И вот после этих двух колоссальных дней Седрик сидел в полутемном купе; пятно света падало на книгу у него на коленях, которую он не читал. Он возвращался в полк.
Безил зашел в «Кафе-Ройял» продолжать слежку за «женщиной, именующей себя Грин». Она сидела в окружении своих дружков и встретила его прохладным радушием.
– Так ты, значит, теперь в армии, – сказала она.
– Нет, только в рядах великой бюрократии в форме. Как поживают твои леваки?
– Спасибо, очень хорошо. Смотрят, как твои империалисты увязают в твоей войне.
– Много было встреч с коммунистами за последнее время?
– А тебе-то что?
– Так просто.
– Ты разговариваешь, как шпик.
– Меньше всего хочу производить такое впечатление. – И, поспешно переменив тему: – Видалась последнее время с Эмброузом?
– Вон он там напротив, фашист паршивый.
Безил посмотрел в указанном направлении и увидел Эмброуза. Тот сидел за столиком на галерее в противоположном конце зала, у самого ограждения. С ним был какой-то маленький человечек неприметной наружности.
– Ты сказала «фашист»?
– А ты разве не знаешь? Он устроился в министерство информации и со следующего месяца издает фашистскую газету.
– Это очень интересно, – сказал Безил. – Расскажи-ка поподробней.

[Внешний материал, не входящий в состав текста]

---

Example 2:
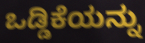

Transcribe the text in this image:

ಒಡ್ಡಿಕೆಯನ್ನು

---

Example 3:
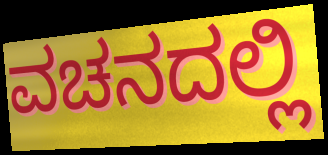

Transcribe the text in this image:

ವಚನದಲ್ಲಿ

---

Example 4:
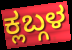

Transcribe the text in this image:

ಕ್ಲಬ್ಗಳ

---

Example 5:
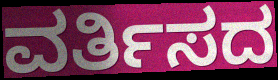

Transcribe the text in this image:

ವರ್ತಿಸದ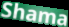
ShamaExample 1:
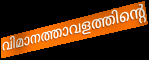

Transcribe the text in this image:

വിമാനത്താവളത്തിന്റെ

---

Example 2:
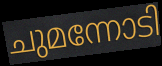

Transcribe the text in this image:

ചുമന്നോടി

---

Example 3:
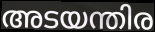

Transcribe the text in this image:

അടയന്തിര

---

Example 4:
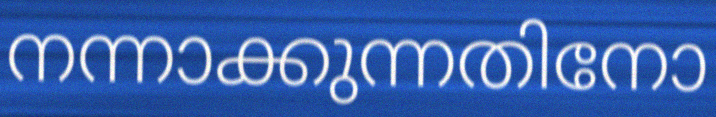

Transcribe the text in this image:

നന്നാക്കുന്നതിനോ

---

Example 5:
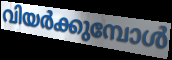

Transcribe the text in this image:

വിയർക്കുമ്പോൾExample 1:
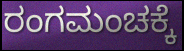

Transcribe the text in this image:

ರಂಗಮಂಚಕ್ಕೆ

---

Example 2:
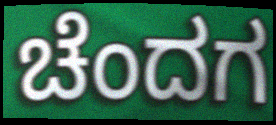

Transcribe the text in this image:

ಚೆಂದಗ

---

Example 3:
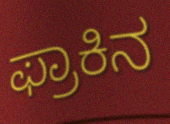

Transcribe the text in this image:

ಫ್ರಾಕಿನ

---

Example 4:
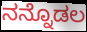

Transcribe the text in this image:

ನನ್ನೊಡಲ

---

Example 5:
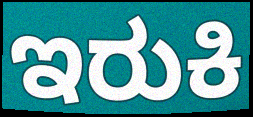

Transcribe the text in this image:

ಇರುಕಿ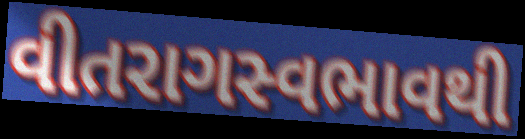
વીતરાગસ્વભાવથીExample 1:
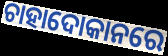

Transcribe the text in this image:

ଚାହାଦୋକାନରେ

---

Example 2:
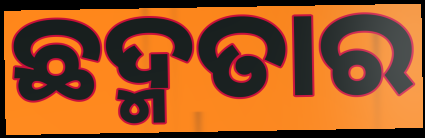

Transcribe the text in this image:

ଛଦ୍ମତାର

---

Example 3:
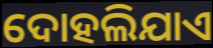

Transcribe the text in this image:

ଦୋହଲିଯାଏ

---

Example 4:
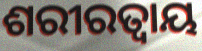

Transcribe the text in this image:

ଶରୀରତ୍ୱାୟ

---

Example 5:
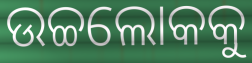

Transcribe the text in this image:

ଉଚ୍ଚଲୋକକୁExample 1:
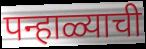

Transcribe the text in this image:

पन्हाळ्याची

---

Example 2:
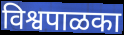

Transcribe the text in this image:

विश्वपाळका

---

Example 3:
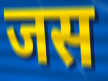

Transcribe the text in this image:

जस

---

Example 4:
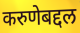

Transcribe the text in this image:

करुणेबद्दल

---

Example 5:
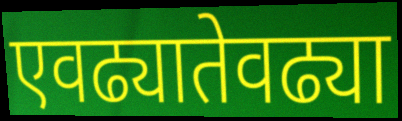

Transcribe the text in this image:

एवढ्यातेवढ्याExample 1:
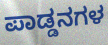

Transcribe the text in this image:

ಪಾಡ್ಡನಗಳ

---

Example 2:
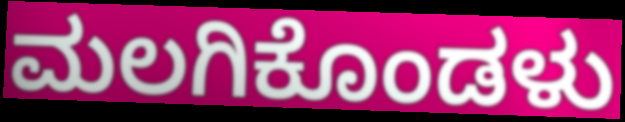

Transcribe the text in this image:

ಮಲಗಿಕೊಂಡಳು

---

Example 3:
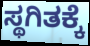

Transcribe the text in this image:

ಸ್ಥಗಿತಕ್ಕೆ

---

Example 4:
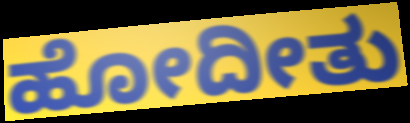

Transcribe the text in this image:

ಹೋದೀತು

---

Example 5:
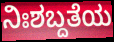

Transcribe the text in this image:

ನಿಃಶಬ್ದತೆಯ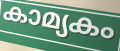
കാമ്യകം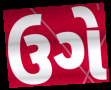
ઉગે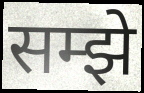
सम्झे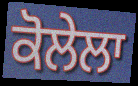
ਕੋਲੇਲਾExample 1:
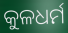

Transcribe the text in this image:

କୁଳଧର୍ମ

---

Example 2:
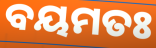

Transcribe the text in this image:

ବୟମତଃ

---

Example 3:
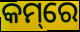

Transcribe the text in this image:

କମ୍‌ରେ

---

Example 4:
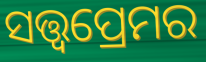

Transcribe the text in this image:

ସତ୍ତ୍ୱପ୍ରେମର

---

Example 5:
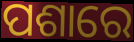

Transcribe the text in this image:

ପଶାରେ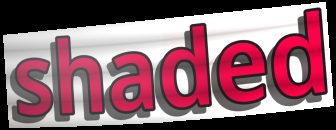
shadedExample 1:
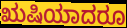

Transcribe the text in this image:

ಋಷಿಯಾದರೂ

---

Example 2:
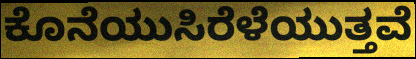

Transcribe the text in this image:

Эмброуз сидел прямой и уравновешенный, держа в одной руке ножку рюмки, а другую картинно уложив на балюстраду. В одежде его не было ничего, что обращало бы на себя внимание. На нем был гладкий темный костюм, быть может чуточку зауженный в талии и запястьях: кремовая рубашка из простого шелка и темный, в белую крапинку галстук-бабочка. Гладкие черные волосы не были чрезмерно отпущены (он стригся у того же парикмахера, что Питер и Аластэр), а на бледном семитском лице не замечалось признаков особого ухода, хотя Бентли всегда чувствовал себя неловко, когда бывал с ним на людях. Сидя так за столом и разговаривая, жестикулируя слегка и встряхивая слегка головой, поднимая время от времени голос, чтобы вдруг подчеркнуть какой-нибудь необычный эпитет или осколок жаргона, вклиненный в его литературно отточенную речь, пересыпая свои фразы смешочками, когда какая-нибудь мысль, обретая словесное воплощение, вдруг производила комический эффект, – Эмброуз в этой своей ипостаси обращал поток времени вспять, к еще более давней поре, чем молодость его и Бентли, – поре, когда среди декораций из красного плюша и золоченых кариатид, – декораций куда более великолепных – юные неофиты fin-de-siecle[40] теснились у столиков Оскара и Обри.
Бентли оглаживал редкие седые волосы, нервно теребил галстук и с беспокойством оглядывался вокруг не наблюдают да за ним.